_PROMPT_: Repeat the records below verbatim and include no pictures.

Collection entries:
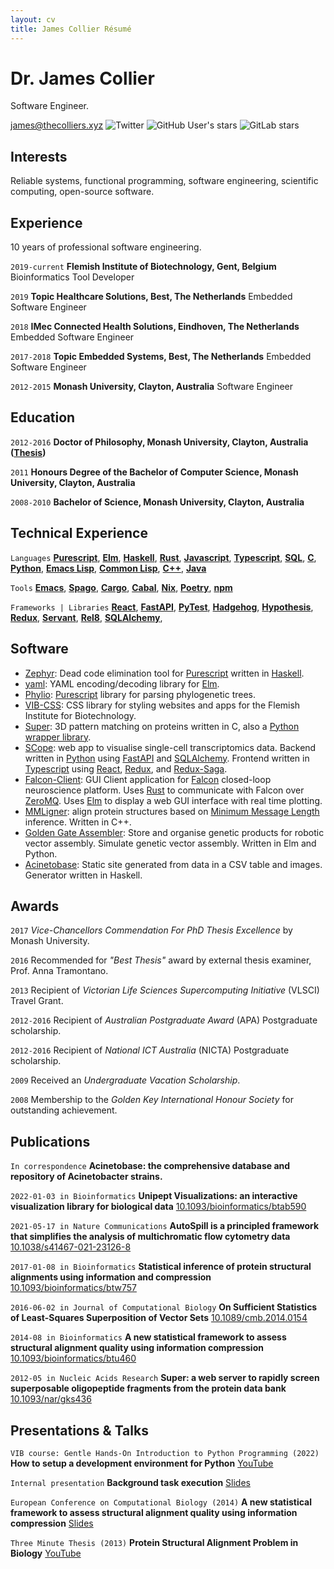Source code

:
 ```yaml
---
layout: cv
title: James Collier Résumé
---
```

# Dr. James Collier
Software Engineer.

<div id="webaddress">
    <span>
        <a href="james@thecolliers.xyz">james@thecolliers.xyz</a>
    </span>
    <span>
        <img alt="Twitter" src="https://img.shields.io/twitter/url?label=Twitter&style=social&url=https%3A%2F%2Ftwitter.com%2FMaybeJustJames">
    </span>
    <span>
        <img alt="GitHub User's stars" src="https://img.shields.io/github/stars/MaybeJustJames?label=GitHub&style=social">
    </span>
    <span>
        <img alt="GitLab stars" src="https://img.shields.io/gitlab/stars/structural-fragment-search/super?label=GitLab&style=social">
    </span>
</div>


## Interests

Reliable systems, functional programming, software engineering, scientific computing, open-source software.

## Experience

10 years of professional software engineering.

`2019-current`
__Flemish Institute of Biotechnology, Gent, Belgium__
Bioinformatics Tool Developer

`2019`
__Topic Healthcare Solutions, Best, The Netherlands__
Embedded Software Engineer

`2018`
__IMec Connected Health Solutions, Eindhoven, The Netherlands__
Embedded Software Engineer

`2017-2018`
__Topic Embedded Systems, Best, The Netherlands__
Embedded Software Engineer

`2012-2015`
__Monash University, Clayton, Australia__
Software Engineer


## Education

`2012-2016`
__Doctor of Philosophy, Monash University, Clayton, Australia ([Thesis](https://doi.org/10.4225/03/58b79813d9110))__

`2011`
__Honours Degree of the Bachelor of Computer Science, Monash University, Clayton, Australia__

`2008-2010`
__Bachelor of Science, Monash University, Clayton, Australia__

## Technical Experience

`Languages`
**[Purescript](https://www.purescript.org)**, **[Elm](https://elm-lang.org)**, **[Haskell](https://www.haskell.org)**, **[Rust](https://www.rust-lang.org)**, **[Javascript](http://www.jsfuck.com/)**, **[Typescript](https://www.typescriptlang.org)**, **[SQL](https://www.iso.org/standard/63555.html)**, **[C](https://www.open-std.org/jtc1/sc22/wg14/)**, **[Python](https://www.python.org)**, **[Emacs Lisp](https://www.gnu.org/software/emacs)**, **[Common Lisp](http://clhs.lisp.se)**, **[C++](https://isocpp.org)**, **[Java](https://openjdk.org)**

`Tools`
**[Emacs](https://www.gnu.org/software/emacs)**, **[Spago](https://github.com/purescript/spago)**, **[Cargo](https://doc.rust-lang.org/cargo)**, **[Cabal](https://www.haskell.org/cabal)**, **[Nix](https://nixos.org)**, **[Poetry](https://python-poetry.org)**, **[npm](https://www.npmjs.com)**

`Frameworks | Libraries`
**[React](https://reactjs.org)**, **[FastAPI](https://fastapi.tiangolo.com)**, **[PyTest](https://docs.pytest.org)**, **[Hadgehog](https://hedgehog.qa)**, **[Hypothesis](https://hypothesis.works)**, **[Redux](https://redux.js.org)**, **[Servant](https://www.servant.dev)**, **[Rel8](https://rel8.readthedocs.io)**, **[SQLAlchemy](https://www.sqlalchemy.org)**, 

## Software

* [Zephyr](https://github.com/MaybeJustJames/zephyr): Dead code elimination tool for [Purescript](https://purescript.org/) written in [Haskell](https://haskell.org/).
* [yaml](https://github.com/MaybeJustJames/yaml): YAML encoding/decoding library for [Elm](https://elm-lang.org/).
* [Phylio](https://github.com/vibbits/phylio): [Purescript](https://purescript.org) library for parsing phylogenetic trees.
* [VIB-CSS](https://github.com/vibbits/vib-css): CSS library for styling websites and apps for the Flemish Institute for Biotechnology.
* [Super](https://gitlab.com/structural-fragment-search/super): 3D pattern matching on proteins written in C, also a [Python wrapper library](https://pypi.org/project/pysuper/).
* [SCope](https://github.com/aertslab/SCope): web app to visualise single-cell transcriptomics data. Backend written in [Python](https://python.org/) using [FastAPI](https://fastapi.tiangolo.com/) and [SQLAlchemy](https://www.sqlalchemy.org/). Frontend written in [Typescript](https://www.typescriptlang.org/) using [React](https://reactjs.org/), [Redux](https://redux.js.org/), and [Redux-Saga](https://redux-saga.js.org/).
* [Falcon-Client](https://bitbucket.org/kloostermannerflab/falcon-swr-client): GUI Client application for [Falcon](https://bitbucket.org/kloostermannerflab/falcon-core) closed-loop neuroscience platform. Uses [Rust](https://www.rust-lang.org/) to communicate with Falcon over [ZeroMQ](https://zeromq.org/). Uses [Elm](https://elm-lang.org/) to display a web GUI interface with real time plotting.
* [MMLigner](https://lcb.infotech.monash.edu/mmligner/): align protein structures based on [Minimum Message Length](http://allisons.org/ll/MML/) inference. Written in C++.
* [Golden Gate Assembler](https://github.com/vibbits/GGW-Elm): Store and organise genetic products for robotic vector assembly. Simulate genetic vector assembly. Written in Elm and Python.
* [Acinetobase](https://github.com/vibbits/acinetobase-static): Static site generated from data in a CSV table and images. Generator written in Haskell.

## Awards

`2017`
_Vice-Chancellors Commendation For PhD Thesis Excellence_ by Monash University.

`2016`
Recommended for _"Best Thesis"_ award by external thesis examiner, Prof. Anna Tramontano.

`2013`
Recipient of _Victorian Life Sciences Supercomputing Initiative_ (VLSCI) Travel Grant.

`2012-2016`
Recipient of _Australian Postgraduate Award_ (APA) Postgraduate scholarship.

`2012-2016`
Recipient of _National ICT Australia_ (NICTA) Postgraduate scholarship.

`2009`
Received an _Undergraduate Vacation Scholarship_.

`2008`
Membership to the _Golden Key International Honour Society_ for outstanding achievement.


## Publications

`In correspondence`
**Acinetobase: the comprehensive database and repository of Acinetobacter strains.**

`2022-01-03 in Bioinformatics`
**Unipept Visualizations: an interactive visualization library for biological data**
[10.1093/bioinformatics/btab590](https://doi.org/10.1093/bioinformatics/btab590)

`2021-05-17 in Nature Communications`
**AutoSpill is a principled framework that simplifies the analysis of multichromatic flow cytometry data**
[10.1038/s41467-021-23126-8](https://doi.org/10.1038/s41467-021-23126-8)

`2017-01-08 in Bioinformatics`
**Statistical inference of protein structural alignments using information and compression**
[10.1093/bioinformatics/btw757](https://doi.org/10.1093/bioinformatics/btw757)

`2016-06-02 in Journal of Computational Biology`
**On Sufficient Statistics of Least-Squares Superposition of Vector Sets**
[10.1089/cmb.2014.0154](https://doi.org/10.1089/cmb.2014.0154)

`2014-08 in Bioinformatics`
**A new statistical framework to assess structural alignment quality using information compression**
[10.1093/bioinformatics/btu460](https://doi.org/10.1093/bioinformatics/btu460)

`2012-05 in Nucleic Acids Research`
**Super: a web server to rapidly screen superposable oligopeptide fragments from the protein data bank**
[10.1093/nar/gks436](https://doi.org/10.1093/nar/gks436)


## Presentations &amp; Talks

`VIB course: Gentle Hands-On Introduction to Python Programming (2022)`
**How to setup a development environment for Python**
[YouTube](https://youtu.be/vLRAUHpeHtM)

`Internal presentation`
**Background task execution**
[Slides](https://maybejustjames.github.io/background-tasks-talk)

`European Conference on Computational Biology (2014)`
**A new statistical framework to assess structural alignment quality using information compression**
[Slides](https://www.dropbox.com/s/4h3itvwwflvwl0t/Mon7_James_Collier.pdf?dl=0)

`Three Minute Thesis (2013)`
**Protein Structural Alignment Problem in Biology**
[YouTube](https://youtu.be/h0BY3lcEFKQ)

_YOUR RESPONSE_:
Source code

:
 ```yaml
---
layout: cv
title: James Collier Résumé
---
```

# Dr. James Collier
Software Engineer.

<div id="webaddress">
    <span>
        <a href="james@thecolliers.xyz">james@thecolliers.xyz</a>
    </span>
    <span>
        <img alt="Twitter" src="https://img.shields.io/twitter/url?label=Twitter&style=social&url=https%3A%2F%2Ftwitter.com%2FMaybeJustJames">
    </span>
    <span>
        <img alt="GitHub User's stars" src="https://img.shields.io/github/stars/MaybeJustJames?label=GitHub&style=social">
    </span>
    <span>
        <img alt="GitLab stars" src="https://img.shields.io/gitlab/stars/structural-fragment-search/super?label=GitLab&style=social">
    </span>
</div>


## Interests

Reliable systems, functional programming, software engineering, scientific computing, open-source software.

## Experience

10 years of professional software engineering.

`2019-current`
__Flemish Institute of Biotechnology, Gent, Belgium__
Bioinformatics Tool Developer

`2019`
__Topic Healthcare Solutions, Best, The Netherlands__
Embedded Software Engineer

`2018`
__IMec Connected Health Solutions, Eindhoven, The Netherlands__
Embedded Software Engineer

`2017-2018`
__Topic Embedded Systems, Best, The Netherlands__
Embedded Software Engineer

`2012-2015`
__Monash University, Clayton, Australia__
Software Engineer


## Education

`2012-2016`
__Doctor of Philosophy, Monash University, Clayton, Australia ([Thesis](https://doi.org/10.4225/03/58b79813d9110))__

`2011`
__Honours Degree of the Bachelor of Computer Science, Monash University, Clayton, Australia__

`2008-2010`
__Bachelor of Science, Monash University, Clayton, Australia__

## Technical Experience

`Languages`
**[Purescript](https://www.purescript.org)**, **[Elm](https://elm-lang.org)**, **[Haskell](https://www.haskell.org)**, **[Rust](https://www.rust-lang.org)**, **[Javascript](http://www.jsfuck.com/)**, **[Typescript](https://www.typescriptlang.org)**, **[SQL](https://www.iso.org/standard/63555.html)**, **[C](https://www.open-std.org/jtc1/sc22/wg14/)**, **[Python](https://www.python.org)**, **[Emacs Lisp](https://www.gnu.org/software/emacs)**, **[Common Lisp](http://clhs.lisp.se)**, **[C++](https://isocpp.org)**, **[Java](https://openjdk.org)**

`Tools`
**[Emacs](https://www.gnu.org/software/emacs)**, **[Spago](https://github.com/purescript/spago)**, **[Cargo](https://doc.rust-lang.org/cargo)**, **[Cabal](https://www.haskell.org/cabal)**, **[Nix](https://nixos.org)**, **[Poetry](https://python-poetry.org)**, **[npm](https://www.npmjs.com)**

`Frameworks | Libraries`
**[React](https://reactjs.org)**, **[FastAPI](https://fastapi.tiangolo.com)**, **[PyTest](https://docs.pytest.org)**, **[Hadgehog](https://hedgehog.qa)**, **[Hypothesis](https://hypothesis.works)**, **[Redux](https://redux.js.org)**, **[Servant](https://www.servant.dev)**, **[Rel8](https://rel8.readthedocs.io)**, **[SQLAlchemy](https://www.sqlalchemy.org)**, 

## Software

* [Zephyr](https://github.com/MaybeJustJames/zephyr): Dead code elimination tool for [Purescript](https://purescript.org/) written in [Haskell](https://haskell.org/).
* [yaml](https://github.com/MaybeJustJames/yaml): YAML encoding/decoding library for [Elm](https://elm-lang.org/).
* [Phylio](https://github.com/vibbits/phylio): [Purescript](https://purescript.org) library for parsing phylogenetic trees.
* [VIB-CSS](https://github.com/vibbits/vib-css): CSS library for styling websites and apps for the Flemish Institute for Biotechnology.
* [Super](https://gitlab.com/structural-fragment-search/super): 3D pattern matching on proteins written in C, also a [Python wrapper library](https://pypi.org/project/pysuper/).
* [SCope](https://github.com/aertslab/SCope): web app to visualise single-cell transcriptomics data. Backend written in [Python](https://python.org/) using [FastAPI](https://fastapi.tiangolo.com/) and [SQLAlchemy](https://www.sqlalchemy.org/). Frontend written in [Typescript](https://www.typescriptlang.org/) using [React](https://reactjs.org/), [Redux](https://redux.js.org/), and [Redux-Saga](https://redux-saga.js.org/).
* [Falcon-Client](https://bitbucket.org/kloostermannerflab/falcon-swr-client): GUI Client application for [Falcon](https://bitbucket.org/kloostermannerflab/falcon-core) closed-loop neuroscience platform. Uses [Rust](https://www.rust-lang.org/) to communicate with Falcon over [ZeroMQ](https://zeromq.org/). Uses [Elm](https://elm-lang.org/) to display a web GUI interface with real time plotting.
* [MMLigner](https://lcb.infotech.monash.edu/mmligner/): align protein structures based on [Minimum Message Length](http://allisons.org/ll/MML/) inference. Written in C++.
* [Golden Gate Assembler](https://github.com/vibbits/GGW-Elm): Store and organise genetic products for robotic vector assembly. Simulate genetic vector assembly. Written in Elm and Python.
* [Acinetobase](https://github.com/vibbits/acinetobase-static): Static site generated from data in a CSV table and images. Generator written in Haskell.

## Awards

`2017`
_Vice-Chancellors Commendation For PhD Thesis Excellence_ by Monash University.

`2016`
Recommended for _"Best Thesis"_ award by external thesis examiner, Prof. Anna Tramontano.

`2013`
Recipient of _Victorian Life Sciences Supercomputing Initiative_ (VLSCI) Travel Grant.

`2012-2016`
Recipient of _Australian Postgraduate Award_ (APA) Postgraduate scholarship.

`2012-2016`
Recipient of _National ICT Australia_ (NICTA) Postgraduate scholarship.

`2009`
Received an _Undergraduate Vacation Scholarship_.

`2008`
Membership to the _Golden Key International Honour Society_ for outstanding achievement.


## Publications

`In correspondence`
**Acinetobase: the comprehensive database and repository of Acinetobacter strains.**

`2022-01-03 in Bioinformatics`
**Unipept Visualizations: an interactive visualization library for biological data**
[10.1093/bioinformatics/btab590](https://doi.org/10.1093/bioinformatics/btab590)

`2021-05-17 in Nature Communications`
**AutoSpill is a principled framework that simplifies the analysis of multichromatic flow cytometry data**
[10.1038/s41467-021-23126-8](https://doi.org/10.1038/s41467-021-23126-8)

`2017-01-08 in Bioinformatics`
**Statistical inference of protein structural alignments using information and compression**
[10.1093/bioinformatics/btw757](https://doi.org/10.1093/bioinformatics/btw757)

`2016-06-02 in Journal of Computational Biology`
**On Sufficient Statistics of Least-Squares Superposition of Vector Sets**
[10.1089/cmb.2014.0154](https://doi.org/10.1089/cmb.2014.0154)

`2014-08 in Bioinformatics`
**A new statistical framework to assess structural alignment quality using information compression**
[10.1093/bioinformatics/btu460](https://doi.org/10.1093/bioinformatics/btu460)

`2012-05 in Nucleic Acids Research`
**Super: a web server to rapidly screen superposable oligopeptide fragments from the protein data bank**
[10.1093/nar/gks436](https://doi.org/10.1093/nar/gks436)


## Presentations &amp; Talks

`VIB course: Gentle Hands-On Introduction to Python Programming (2022)`
**How to setup a development environment for Python**
[YouTube](https://youtu.be/vLRAUHpeHtM)

`Internal presentation`
**Background task execution**
[Slides](https://maybejustjames.github.io/background-tasks-talk)

`European Conference on Computational Biology (2014)`
**A new statistical framework to assess structural alignment quality using information compression**
[Slides](https://www.dropbox.com/s/4h3itvwwflvwl0t/Mon7_James_Collier.pdf?dl=0)

`Three Minute Thesis (2013)`
**Protein Structural Alignment Problem in Biology**
[YouTube](https://youtu.be/h0BY3lcEFKQ)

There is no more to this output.